Ayrıca mil toprakta suyun yerçekimine karşı tutulmasında çok önemli bir yer
işgal etmektedir. Demek ki milli topraklar, bitkilerin istifadesine elverişli
olan suyu sağlamakta ve bu da dona karşı toprakları korumaktadır.
Kil,
hem toprağın su tutma kapasitesini arttırır hem de toprak çözeltisindeki besin
maddelerinin tutulmasını sağlar.Kil miktarı fazla olan topraklara ağır bünyeli,
kum miktarı fazla olan topraklara ise
hafif bünyeli denilmektedir. Toprağın tekstürel özelliği, toprağın
plastiklik, sertlik, geçirgenlik, kuraklık, verimlilik vs. gibi özelliklerini
etkiler.
Belli başlı tekstür sınıfları ise şöyledir:
Kil, killi balçık, balçık, kum, balçıklı kum, kumlu balçık, kumlu killi balçık,
kumlu kil, mil, milli balçık, milli killi balçık, milli kil.
b)Toprak Strüktürü
Toprağın strüktürü, toprak parçalarının bir araya gelerek oluşturduğu sıralanma
ve bunların duruş şekillerini ifade etmektedir. Bir toprak profilinde farklı
horizonların strüktürü toprağın renk, tekstür veya toprağın kimyasal bileşimini
ortaya çıkardığı kadar toprağın ana karakterini de yansıtır.
Toprağın
strüktürü toprağın tekstürünün etkisine bağlı olarak değişir; ayrıca nem,
havalanma durumu, mikroorganizmaların faaliyetleri, kök büyümesi ve gelişmesi,
hatta topraktaki besin maddelerinin bitkiler tarafından alınmasını da
etkilemektedir.
Toprak
strüktürü esas itibariyle taneli, bloğumsu, levhamsı ve prizmamsı olmak üzere
dört ana tipe ayrılır. Toprak strüktürü, topraktaki boşlukların şekillenmesi
açısından son derece önemli olup, toprakta su ve havanın dolaşımını ve
hareketini tayin etmektedir.
c)Toprağın Ağırlığı
Topraktaki gözenek veya boşluklar su ve hava ile dolmaktadır. Bitkilerin
beslenmesi için gerekli olan su ve havanın dolaşımı gözeneklerin miktarına ve
ebadına bağlıdır. Toprak ağırlığı, topraktaki gözenek miktarıyla alakalıdır.

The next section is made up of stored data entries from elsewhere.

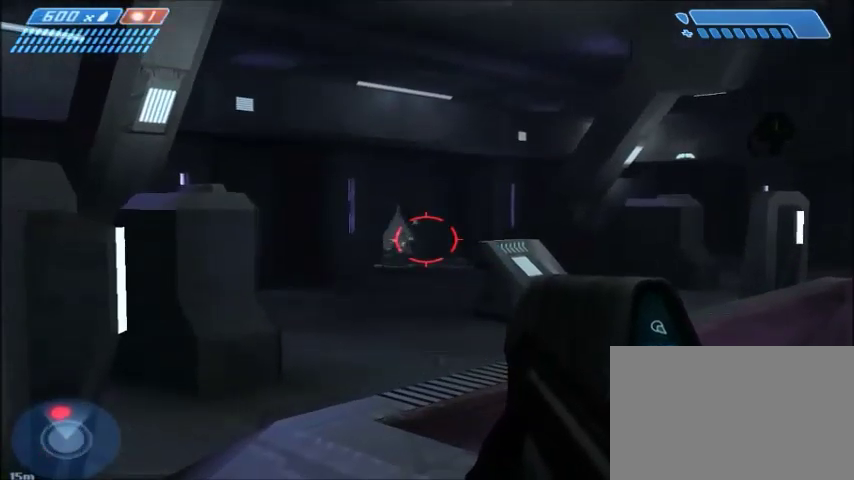
{"keys": [], "mouse": [], "events": []}
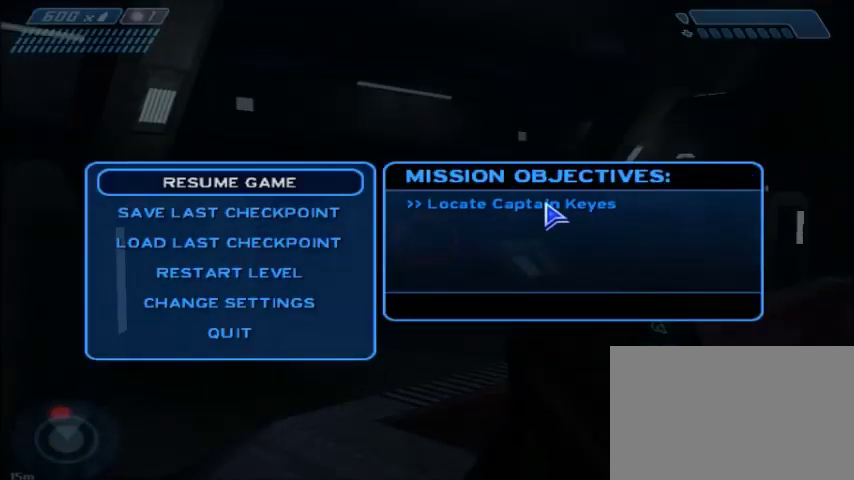
{"keys": [], "mouse": [], "events": [[401, "mouse_left", "down"], [467, "mouse_left", "up"]]}
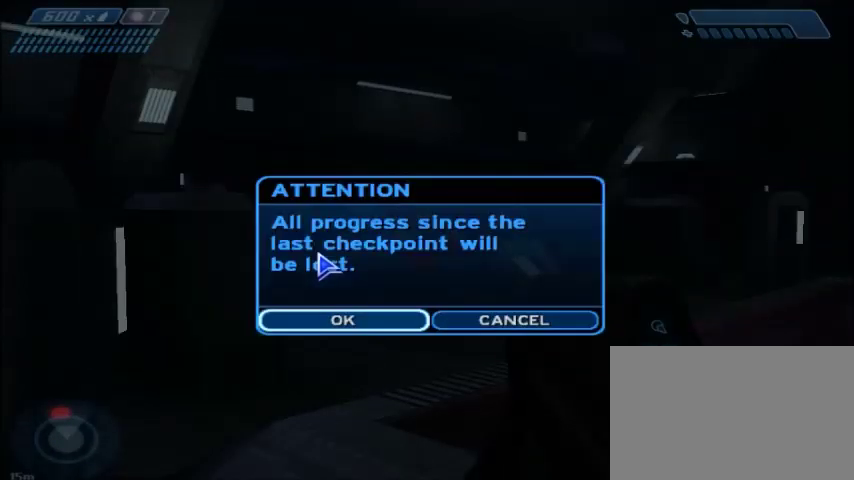
{"keys": [], "mouse": [], "events": []}
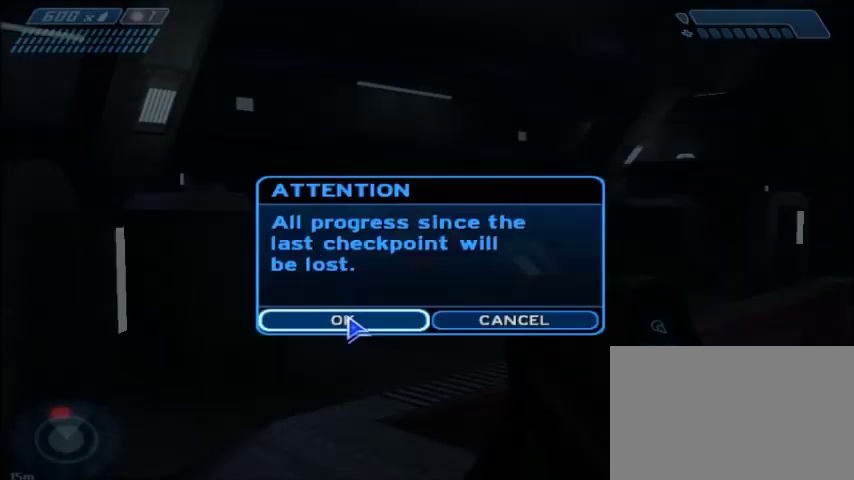
{"keys": [], "mouse": [], "events": [[100, "mouse_left", "down"], [167, "mouse_left", "up"]]}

Toprak ağırlığı hesap edilirken iki ayrı durumu dikkate almak gerekir.
Bunlardan birincisi, sadece toprak kitlesi esas alınarak hesap edilen
yoğunluktur ve topraktaki boşlukların oluşturduğu hacim dikkate alınmaz.
İkincisi ise toprak parçaları arasında gözenek veya boşluklar hacme katılarak
elde edilen toprak ağırlığıdır. Buna volüm veya görünen ağırlık denilmektedir.
d)Toprağın Rengi
Toprağın almış olduğu renk, toprak oluşumunda ayrışma olaylarının şiddet ve
seyrini yansıtmaktadır. Toprak ilk olarak oluşmaya başladığında rengi, ana
materyalin rengine benzer. Ayrışmanın ilerlemesi, oksidasyonun artması ve organik
maddenin toprağa karışması ile toprağın rengi koyulaşmaktadır. Organik
maddeler, demir ve manganez bileşikleri toprağa renk veren unsurlardır.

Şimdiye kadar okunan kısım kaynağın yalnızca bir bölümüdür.